When I was a kid you couldn’t pay me eat fish. After spending 9 months losing 75 pounds, I was convinced I could eat some every day if it was easier to prepare and deal with. I had that thought after thawing out a gallon bag of fish, frying it up and then storing pounds of excess fish in a Gladware tub only to be thrown out days later. I knew there had to be a better way to store and prepare fish as part of a new healthy lifestyle that actually has me eating many times a day but eating lighter and cleaner at each meal. So that started my journey to find a better way to store and prepare fish for quicker cooking.
Catching, cleaning (check out this fish cleaning video), and freezing your catch takes a bit a time, so it seems like such a waste to store so much at a time, then be forced to cook it all and there be more than will get eaten. Plus, I wanted an easier way that wouldn’t take me hours to thaw, prepare and cook to avoid spending all my time working on food.
I found some good resources online. The first was from a fish service where I buy scallops and shrimp. They send fish and shellfish quickly to you, vacuum-packed with dry ice in a sealed container. The vacuum packing keeps the fish or shellfish very fresh, and because it thaws easily and quickly, I’m cooking right away.
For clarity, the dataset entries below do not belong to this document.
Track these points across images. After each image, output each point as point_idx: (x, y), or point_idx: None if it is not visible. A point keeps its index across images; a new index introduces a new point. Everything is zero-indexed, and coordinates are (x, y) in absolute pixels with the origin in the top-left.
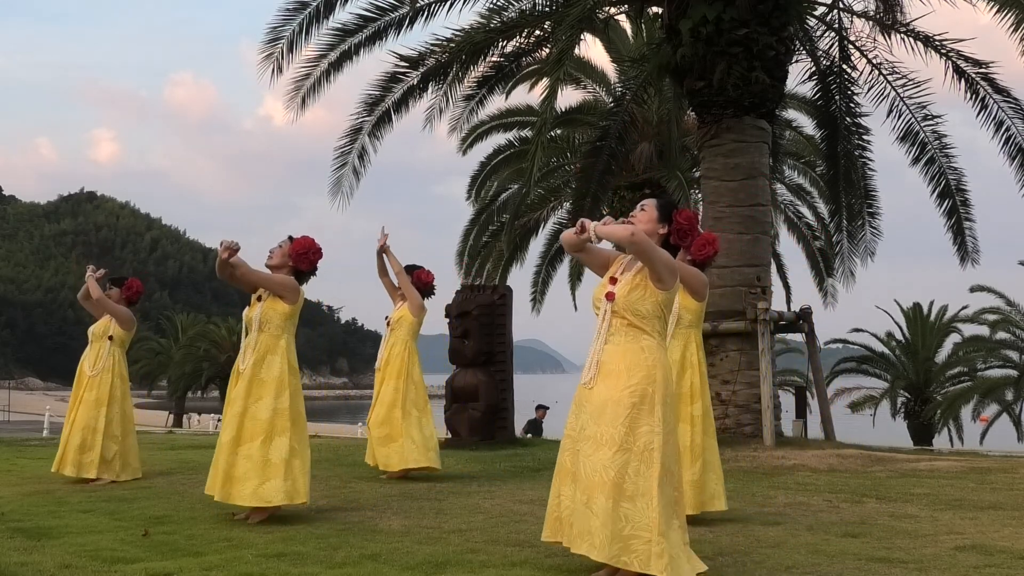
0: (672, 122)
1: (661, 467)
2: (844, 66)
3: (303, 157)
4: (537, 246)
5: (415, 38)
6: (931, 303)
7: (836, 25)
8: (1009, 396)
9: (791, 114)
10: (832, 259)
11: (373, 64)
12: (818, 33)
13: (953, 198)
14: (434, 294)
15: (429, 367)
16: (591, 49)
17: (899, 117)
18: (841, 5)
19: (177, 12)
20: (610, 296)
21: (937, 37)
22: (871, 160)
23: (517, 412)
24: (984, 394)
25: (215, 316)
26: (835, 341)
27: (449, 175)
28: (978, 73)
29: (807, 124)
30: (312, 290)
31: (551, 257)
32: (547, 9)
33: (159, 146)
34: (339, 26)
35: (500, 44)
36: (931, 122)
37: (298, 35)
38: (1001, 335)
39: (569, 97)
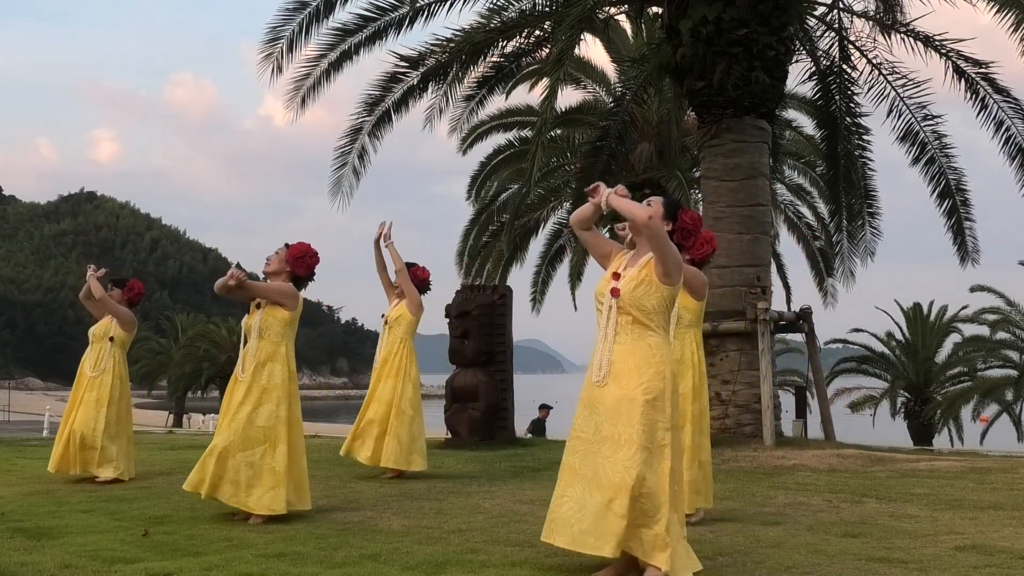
0: (672, 122)
1: (670, 463)
2: (844, 66)
3: (303, 157)
4: (537, 246)
5: (415, 38)
6: (931, 303)
7: (836, 25)
8: (1009, 396)
9: (791, 114)
10: (832, 259)
11: (373, 64)
12: (818, 33)
13: (953, 198)
14: (430, 290)
15: (429, 367)
16: (591, 49)
17: (899, 117)
18: (841, 5)
19: (177, 12)
20: (615, 292)
21: (937, 37)
22: (871, 160)
23: (517, 412)
24: (984, 394)
25: (215, 316)
26: (835, 341)
27: (449, 175)
28: (978, 73)
29: (807, 124)
30: (312, 290)
31: (551, 257)
32: (547, 9)
33: (159, 146)
34: (339, 26)
35: (500, 44)
36: (931, 122)
37: (298, 35)
38: (1001, 335)
39: (569, 97)
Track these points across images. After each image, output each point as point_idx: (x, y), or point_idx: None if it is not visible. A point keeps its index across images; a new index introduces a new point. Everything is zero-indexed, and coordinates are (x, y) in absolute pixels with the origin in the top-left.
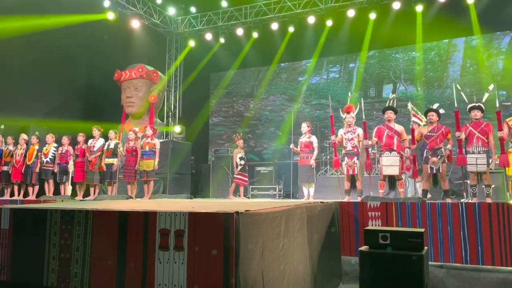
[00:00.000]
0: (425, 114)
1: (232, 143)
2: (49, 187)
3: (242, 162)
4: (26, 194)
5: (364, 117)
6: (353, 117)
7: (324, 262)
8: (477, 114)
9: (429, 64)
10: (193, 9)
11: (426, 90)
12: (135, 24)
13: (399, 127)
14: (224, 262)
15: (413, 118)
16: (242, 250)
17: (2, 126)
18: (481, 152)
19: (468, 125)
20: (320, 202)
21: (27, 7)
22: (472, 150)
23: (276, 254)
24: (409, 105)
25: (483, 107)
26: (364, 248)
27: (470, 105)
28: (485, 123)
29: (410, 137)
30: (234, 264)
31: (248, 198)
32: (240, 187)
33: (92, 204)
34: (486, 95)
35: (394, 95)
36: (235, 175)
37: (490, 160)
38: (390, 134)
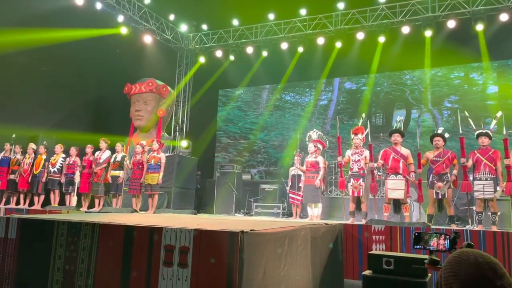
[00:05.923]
0: (431, 139)
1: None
2: (55, 197)
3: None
4: (31, 203)
5: (370, 139)
6: (360, 139)
7: (326, 284)
8: (484, 140)
9: (436, 88)
10: (204, 27)
11: (439, 115)
12: (147, 39)
13: (405, 151)
14: (227, 281)
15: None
16: (245, 269)
17: (14, 135)
18: (488, 179)
19: (475, 151)
20: (325, 223)
21: (43, 20)
22: (480, 176)
23: (277, 275)
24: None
25: (490, 133)
26: (367, 272)
27: (477, 132)
28: (493, 150)
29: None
30: (236, 284)
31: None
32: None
33: (98, 216)
34: (493, 122)
35: (402, 118)
36: (290, 195)
37: (498, 187)
38: (396, 157)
I then stumbled onto a research paper from the University of Alaska at Fairbanks on storing fish more efficiently. And more importantly the thawing methods that I now use.
So here are my steps to process the fish and then a separate section on preparing and cooking the frozen fish.
PART ONE : CLEANING AND FREEZING FISH EFFECTIVELY
- Clean your fish – Clean, debone and filet your fish and wash thoroughly before storage.
- Places filets flat in quart freezer bag – This will vary depending on how big your filets are. If you have bluegill filets, you might have 6 or 8 in a bag, but if you have big crappie filets, you might only have 2 filets in the bag. Store them flat and not overlapping. This will be 1 to 2 servings of fish.
- Remove air from bags and seal – If you have a vacuum sealer, it will be a bit better but not necessary. I will seal the bag, open just a small opening and suck all the air out. Some folks will put the bags under water and force the air out and seal it that way. The key is to freeze the meat with no water so the meat won’t crystalize.
- Add water the next day after frozen – After the fish freezes, pull the bag out of the freezer and open to add just a small bit of water around the filets and then remove air, reseal and put back in the freezer. The water will protect from freezer burn and be more effective if the meat is frozen solid so it doesn’t absorb any water and turn the filets “mushy.”
PART TWO : THAW AND PREPARE FOR QUICK GRILLING
- Remove fish from freezer – Take the fish out of the freezer and fill your bag up with cold water and leave to thaw in the sink. Don’t use hot water as the filets will become mushy and soft. If the filets are thin, they will often thaw in 5-15 minutes. Bigger filets might take 20-30 minutes.
- Remove fish from bag and pat dry – Take the fish out, check them for any missed bones and trim if necessary. Then lay the fish out and pat them dry.
- Brush with fat of choice and spices – I’ve become fond of brushing my fish lightly with ghee. Ghee is clarified butter. I have also used extra-virgin olive oil, coconut oil and brown butter on rare occasions. After brushing with a clean fat, I will sprinkle a little spice on there with a pinch of pink sea salt.
- Place on heated grill for 4-8 minutes – I generally cook my fish 2-4 minutes a side. I always use a new found love called a grill mat. It’s basically a small thin layer of some magic material that allows you to put fish directly on the grill and simply flip them over with a spatula with no stick whatsoever. I’m telling you they cost hardly anything and you can cook everything on them and they let the grill sear marks come through.
- Eat and Enjoy your fish – From the time I take the fish out of the freezer to the time I put it on my plate is usually about 30 minutes. Sometimes less. I will run to the fridge and take it out before dinner and then come back and put it all together and cook it in like 15 minutes. Quick, easy and so flakey fresh every time. Fish from 3 months ago tastes like it was caught today.
You seriously need to try storing and cooking fish this way. Stop wasting your hard work by storing and cooking too much at a time. If entertaining folks, just thaw out multiple bags at once. Still only takes 15 minutes usually. Just have lots of bags filling the sink full of cold water! And it stacks like cord wood in the freezer instead of big frozen concrete blocks.